I stepped to the window where the easel had been set up and looked out. The valley dropped away sheerly, about a hundred feet from the window, and showed Endor in the very bottom of it, looking like a cluster of not very promising fly-specks. Most of the valley was bright with sunlight, as I’d painted it, but here and there one could see the shadow of a small cloud, swift and faint. I said, “You don’t think Mr. Cooke has a telescope down there, and maybe he keeps it trained on the studios up here, when he’s away?”
Albert looked blank.
“Of course not, sir. What makes you say that?” I shrugged, and Albert moved to go. “Thank you for the highballs, sir. Most pleasant. If there’s anything I can do for you. Anything a little extra, Mr. Bartel, just say the word.”
I waved him out and went back to the window. The city was easily fifteen miles away, in the hollow of the valley, and more likely twenty. I knew there must be some rational explanation for P. C. Cooke’s unholy accuracy regarding Albert. The only trouble was, that rational explanation just escaped me. Of course, the studio might be wired. Just to make sure I went over the whole place rather carefully, looking behind the curtains, under the rugs, the mattress on my bed, the drawers of the dresser, the kitchenette and even the icebox. There was nothing, anywhere, to suggest that a microphone had been installed. By the time I’d finished, I saw Albert, through one of the studio windows, wheeling around the wagon that carried the lunch trays. He’d reached the Doghouse, by then, staggering a little, and my studio would be next. I poured a stiff drink for myself. There are times, I’ve noticed, when a fellow has to be sober and think like lightning, and if you happen to be drunk, or a little drunk, the only thing to do is take three or four more shots and, well, to put it simply, drink yourself sober. Then, after that one, I had another one, hoping I’d be still more clear-headed.
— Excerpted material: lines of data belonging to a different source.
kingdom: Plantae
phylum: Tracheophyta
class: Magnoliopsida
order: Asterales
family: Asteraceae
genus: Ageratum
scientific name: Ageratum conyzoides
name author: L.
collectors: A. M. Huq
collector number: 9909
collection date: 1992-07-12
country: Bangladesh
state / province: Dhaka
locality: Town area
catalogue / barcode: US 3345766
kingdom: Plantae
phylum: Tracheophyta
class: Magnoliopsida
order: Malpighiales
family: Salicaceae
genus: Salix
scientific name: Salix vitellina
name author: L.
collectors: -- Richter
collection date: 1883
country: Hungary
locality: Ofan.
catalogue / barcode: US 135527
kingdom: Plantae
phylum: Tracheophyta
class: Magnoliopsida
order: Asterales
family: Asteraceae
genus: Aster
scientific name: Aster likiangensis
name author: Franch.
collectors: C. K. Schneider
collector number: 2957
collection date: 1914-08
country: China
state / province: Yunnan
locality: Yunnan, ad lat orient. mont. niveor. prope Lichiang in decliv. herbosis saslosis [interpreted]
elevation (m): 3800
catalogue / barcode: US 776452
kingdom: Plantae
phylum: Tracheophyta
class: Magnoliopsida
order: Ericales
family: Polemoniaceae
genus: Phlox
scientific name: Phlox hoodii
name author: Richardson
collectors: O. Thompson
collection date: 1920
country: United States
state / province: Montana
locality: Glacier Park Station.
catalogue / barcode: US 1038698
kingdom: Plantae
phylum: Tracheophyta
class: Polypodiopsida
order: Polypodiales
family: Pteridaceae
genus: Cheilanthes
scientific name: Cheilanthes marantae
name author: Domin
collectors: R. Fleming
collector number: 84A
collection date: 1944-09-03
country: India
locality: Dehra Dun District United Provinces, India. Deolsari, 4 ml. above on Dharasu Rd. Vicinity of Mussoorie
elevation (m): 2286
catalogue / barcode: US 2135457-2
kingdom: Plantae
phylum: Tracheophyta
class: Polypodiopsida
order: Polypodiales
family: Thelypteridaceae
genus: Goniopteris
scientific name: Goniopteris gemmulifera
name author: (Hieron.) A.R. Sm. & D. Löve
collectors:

But I realized, after the last one began to take effect, that it would be a waste of time to try to rationalize this latest business. In fact, it would probably be a waste of time to try to explain any of it. I was sobering up, all right. The soberer I became, the more I realized I was over my depth. Perhaps, after all, it would be better simply to leave Demarest Hall.
Then I heard Albert’s cart creak past the studio, the wheels crunching on the gravel of the drive, and I heard a thump as he delivered the basket at the door of my studio. I went to the door and opened it. As I did so, I saw Biernbaum in his own doorway, looking at his lunch with some surprise. He said, “Albert must be drunk again. I got Lucille Nichols’ tray.”
I looked down at mine. The card on it said “Claudia Attelio” and what food it contained I don’t know, except that it seemed to consist mainly of lettuce and whole-wheat bread. Evidently, Miss Attelio was dieting. If I looked far enough, I didn’t doubt, I’d have found ant-eggs and Swedish bread. I booted the basket across the drive and picked up the one in Biernbaum’s door.
“I’ll take this to Miss Nichols,” I said.
“Don’t put yourself out,” he said. “I’ll be glad to do it myself.”
I didn’t answer him. I was halfway across the quadrangle, to the Fountain house, before he’d finished speaking. What the hell, I felt, what I really needed was the feminine touch. There might be something, after all, in that feminine intuition stuff.